**2023년 3월 QSMS Monthly Seminar**

**Date:**3월 24일 금 오후 2시 ~ 5시**Place:**27동 220호**Contents:**

**Speaker : **유화종 (오후 2시)

**Title : **Rational points on abelian varieties

**Abstract** :

In this talk, we first introduce some well-known results about the rational points on algebraic curves over the rationals, especially on elliptic curves. Then we specialize our interest to those of finite order, called the rational torsion points, and discuss Mazur's theorem.

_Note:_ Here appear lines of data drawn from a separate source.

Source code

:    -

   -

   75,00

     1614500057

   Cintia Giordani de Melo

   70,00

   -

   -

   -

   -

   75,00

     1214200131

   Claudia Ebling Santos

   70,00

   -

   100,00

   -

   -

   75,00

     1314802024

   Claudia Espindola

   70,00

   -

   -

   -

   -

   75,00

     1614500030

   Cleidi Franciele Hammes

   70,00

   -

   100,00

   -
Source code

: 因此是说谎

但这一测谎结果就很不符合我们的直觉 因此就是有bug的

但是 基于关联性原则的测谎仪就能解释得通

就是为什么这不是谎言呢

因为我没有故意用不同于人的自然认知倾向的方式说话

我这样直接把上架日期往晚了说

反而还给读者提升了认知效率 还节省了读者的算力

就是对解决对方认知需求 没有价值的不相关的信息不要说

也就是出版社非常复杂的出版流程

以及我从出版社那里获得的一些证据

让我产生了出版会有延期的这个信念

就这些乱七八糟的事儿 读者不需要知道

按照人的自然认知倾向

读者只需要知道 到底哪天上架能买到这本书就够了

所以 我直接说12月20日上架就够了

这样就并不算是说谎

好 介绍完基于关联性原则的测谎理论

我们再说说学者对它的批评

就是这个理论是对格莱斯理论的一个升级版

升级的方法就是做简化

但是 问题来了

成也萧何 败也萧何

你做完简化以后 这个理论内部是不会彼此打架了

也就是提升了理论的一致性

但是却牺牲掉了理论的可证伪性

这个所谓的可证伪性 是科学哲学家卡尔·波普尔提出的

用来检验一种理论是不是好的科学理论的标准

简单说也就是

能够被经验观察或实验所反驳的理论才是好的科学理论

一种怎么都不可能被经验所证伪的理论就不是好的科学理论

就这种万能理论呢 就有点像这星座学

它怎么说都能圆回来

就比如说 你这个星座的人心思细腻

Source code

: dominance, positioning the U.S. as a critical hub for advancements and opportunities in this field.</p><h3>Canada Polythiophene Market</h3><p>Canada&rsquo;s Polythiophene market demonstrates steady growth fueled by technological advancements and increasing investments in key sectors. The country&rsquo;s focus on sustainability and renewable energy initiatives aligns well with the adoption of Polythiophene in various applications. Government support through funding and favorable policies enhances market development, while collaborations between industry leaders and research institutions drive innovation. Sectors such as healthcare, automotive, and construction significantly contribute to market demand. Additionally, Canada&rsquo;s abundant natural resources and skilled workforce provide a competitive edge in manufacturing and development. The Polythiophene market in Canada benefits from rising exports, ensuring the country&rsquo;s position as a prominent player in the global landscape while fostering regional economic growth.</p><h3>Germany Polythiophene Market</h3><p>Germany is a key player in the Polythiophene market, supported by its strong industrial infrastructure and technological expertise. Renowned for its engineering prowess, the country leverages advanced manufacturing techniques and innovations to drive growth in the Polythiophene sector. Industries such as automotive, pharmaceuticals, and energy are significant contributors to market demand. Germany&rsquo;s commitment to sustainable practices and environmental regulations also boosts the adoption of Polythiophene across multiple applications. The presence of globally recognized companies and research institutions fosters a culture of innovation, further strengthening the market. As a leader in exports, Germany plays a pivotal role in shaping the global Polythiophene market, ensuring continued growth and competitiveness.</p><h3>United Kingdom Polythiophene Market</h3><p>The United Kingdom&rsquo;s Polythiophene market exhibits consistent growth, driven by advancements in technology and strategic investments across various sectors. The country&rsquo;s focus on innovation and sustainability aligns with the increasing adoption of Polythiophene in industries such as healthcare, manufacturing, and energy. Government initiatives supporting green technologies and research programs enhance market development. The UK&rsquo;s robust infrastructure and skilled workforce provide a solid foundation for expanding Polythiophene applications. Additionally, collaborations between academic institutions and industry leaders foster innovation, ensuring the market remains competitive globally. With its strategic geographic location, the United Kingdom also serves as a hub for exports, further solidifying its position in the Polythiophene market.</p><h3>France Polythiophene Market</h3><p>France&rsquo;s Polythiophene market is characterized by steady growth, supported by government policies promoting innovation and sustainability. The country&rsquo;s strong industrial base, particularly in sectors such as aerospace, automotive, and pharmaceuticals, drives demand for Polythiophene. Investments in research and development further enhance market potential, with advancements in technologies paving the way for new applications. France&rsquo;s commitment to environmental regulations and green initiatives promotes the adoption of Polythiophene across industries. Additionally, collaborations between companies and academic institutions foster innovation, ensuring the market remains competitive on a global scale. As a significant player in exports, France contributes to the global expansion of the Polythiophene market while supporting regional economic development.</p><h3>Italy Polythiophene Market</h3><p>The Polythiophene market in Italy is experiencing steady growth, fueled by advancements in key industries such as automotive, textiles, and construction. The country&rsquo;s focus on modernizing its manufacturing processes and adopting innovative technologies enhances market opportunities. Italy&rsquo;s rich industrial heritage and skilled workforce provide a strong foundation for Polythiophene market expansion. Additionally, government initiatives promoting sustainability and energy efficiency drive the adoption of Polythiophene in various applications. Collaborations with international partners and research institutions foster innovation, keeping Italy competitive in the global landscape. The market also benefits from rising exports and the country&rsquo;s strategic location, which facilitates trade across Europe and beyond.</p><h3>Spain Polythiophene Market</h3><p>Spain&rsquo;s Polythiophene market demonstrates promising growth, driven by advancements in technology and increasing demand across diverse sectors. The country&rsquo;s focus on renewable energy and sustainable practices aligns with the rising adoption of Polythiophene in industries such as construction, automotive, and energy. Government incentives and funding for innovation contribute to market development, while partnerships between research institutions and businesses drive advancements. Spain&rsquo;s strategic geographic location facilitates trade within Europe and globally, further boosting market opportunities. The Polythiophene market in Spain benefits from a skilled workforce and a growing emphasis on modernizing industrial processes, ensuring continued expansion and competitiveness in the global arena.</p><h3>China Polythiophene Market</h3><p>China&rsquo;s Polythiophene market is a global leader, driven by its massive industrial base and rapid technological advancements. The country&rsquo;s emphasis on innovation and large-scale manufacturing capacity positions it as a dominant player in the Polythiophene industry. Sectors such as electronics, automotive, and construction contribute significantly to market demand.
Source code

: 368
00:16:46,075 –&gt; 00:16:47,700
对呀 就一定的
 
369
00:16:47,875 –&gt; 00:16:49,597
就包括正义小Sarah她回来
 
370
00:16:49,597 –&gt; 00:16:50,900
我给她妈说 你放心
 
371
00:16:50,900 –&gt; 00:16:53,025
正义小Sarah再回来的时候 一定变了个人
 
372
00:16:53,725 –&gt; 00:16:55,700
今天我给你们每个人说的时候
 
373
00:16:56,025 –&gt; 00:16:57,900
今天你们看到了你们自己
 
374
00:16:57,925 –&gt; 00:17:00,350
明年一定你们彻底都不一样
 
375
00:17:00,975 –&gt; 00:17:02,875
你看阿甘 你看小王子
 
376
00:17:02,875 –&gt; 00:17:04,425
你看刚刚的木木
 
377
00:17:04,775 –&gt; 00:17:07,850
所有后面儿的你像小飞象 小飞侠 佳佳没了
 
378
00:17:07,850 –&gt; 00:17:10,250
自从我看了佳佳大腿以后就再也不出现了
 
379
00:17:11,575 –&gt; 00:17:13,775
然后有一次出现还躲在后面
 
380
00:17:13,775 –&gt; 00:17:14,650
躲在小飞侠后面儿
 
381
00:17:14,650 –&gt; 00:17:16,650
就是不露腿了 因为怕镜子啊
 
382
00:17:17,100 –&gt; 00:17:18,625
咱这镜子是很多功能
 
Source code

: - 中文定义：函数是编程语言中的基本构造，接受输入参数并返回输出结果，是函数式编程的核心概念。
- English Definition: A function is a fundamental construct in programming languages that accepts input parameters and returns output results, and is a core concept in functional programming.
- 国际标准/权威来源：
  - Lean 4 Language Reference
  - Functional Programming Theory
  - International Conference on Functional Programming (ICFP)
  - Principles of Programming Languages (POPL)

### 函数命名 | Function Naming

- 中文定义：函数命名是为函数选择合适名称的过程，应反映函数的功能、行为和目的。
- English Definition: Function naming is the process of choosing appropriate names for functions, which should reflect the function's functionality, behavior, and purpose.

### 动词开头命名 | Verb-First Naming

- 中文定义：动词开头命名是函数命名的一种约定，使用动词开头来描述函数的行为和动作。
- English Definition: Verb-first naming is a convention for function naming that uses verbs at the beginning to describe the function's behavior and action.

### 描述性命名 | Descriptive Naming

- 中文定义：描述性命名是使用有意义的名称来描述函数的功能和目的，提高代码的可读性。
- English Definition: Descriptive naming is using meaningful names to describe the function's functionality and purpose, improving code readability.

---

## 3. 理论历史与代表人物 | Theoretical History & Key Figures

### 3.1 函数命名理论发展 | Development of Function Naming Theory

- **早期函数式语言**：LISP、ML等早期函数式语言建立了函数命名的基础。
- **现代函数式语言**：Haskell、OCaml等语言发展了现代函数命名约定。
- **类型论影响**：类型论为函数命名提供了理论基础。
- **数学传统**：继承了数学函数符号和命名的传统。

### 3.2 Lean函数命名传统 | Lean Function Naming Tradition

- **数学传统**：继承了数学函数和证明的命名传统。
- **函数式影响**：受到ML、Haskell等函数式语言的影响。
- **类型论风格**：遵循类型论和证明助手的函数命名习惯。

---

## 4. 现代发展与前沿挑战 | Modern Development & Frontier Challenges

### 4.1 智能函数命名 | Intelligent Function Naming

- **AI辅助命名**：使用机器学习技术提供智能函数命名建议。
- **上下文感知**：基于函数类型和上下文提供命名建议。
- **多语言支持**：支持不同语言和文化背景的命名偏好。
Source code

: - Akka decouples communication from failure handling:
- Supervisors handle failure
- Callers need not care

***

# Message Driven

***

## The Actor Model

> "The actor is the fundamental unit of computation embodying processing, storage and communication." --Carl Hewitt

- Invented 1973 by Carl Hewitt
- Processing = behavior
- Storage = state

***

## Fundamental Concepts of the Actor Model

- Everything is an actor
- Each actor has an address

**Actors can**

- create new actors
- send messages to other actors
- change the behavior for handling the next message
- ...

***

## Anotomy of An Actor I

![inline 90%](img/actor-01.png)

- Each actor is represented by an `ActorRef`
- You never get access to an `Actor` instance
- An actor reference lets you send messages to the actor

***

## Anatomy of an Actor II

If time permits, we introduce a natural generalization of Mazur's result.

**Speaker : **배한울 (오후 4시)

**Title : **Duality in Rabinowitz Fukaya category

**Abstact** :

Rabinowitz Floer cohomology is a Floer theoretic invariant associated to the contact boundary of a Liouville domain X, which measures the failure for the continuation map from the symplectic homology of X to the symplectic cohomology of X to be an isomorphism. This is a Floer theoretic analogue of the fact that the cohomology of the boundary Y of a manifold X measures the failure for the natural map from the relative cohomology of the pair (X,Y) to the cohomology of X to be an isomorphism. In this talk, I will first briefly introduce Rabinowitz Floer homology associated with a pair of Lagrangians and then introduce its categorification, called Rabinowitz Fukaya category. Finally, I will explain that, under certain conditions, Rabinowitz Fukaya category admits a certain duality, which is a Floer theoretic analogue of Poincare duality. This is based on joint work with Wonbo Jeong and Jongmyeong Kim.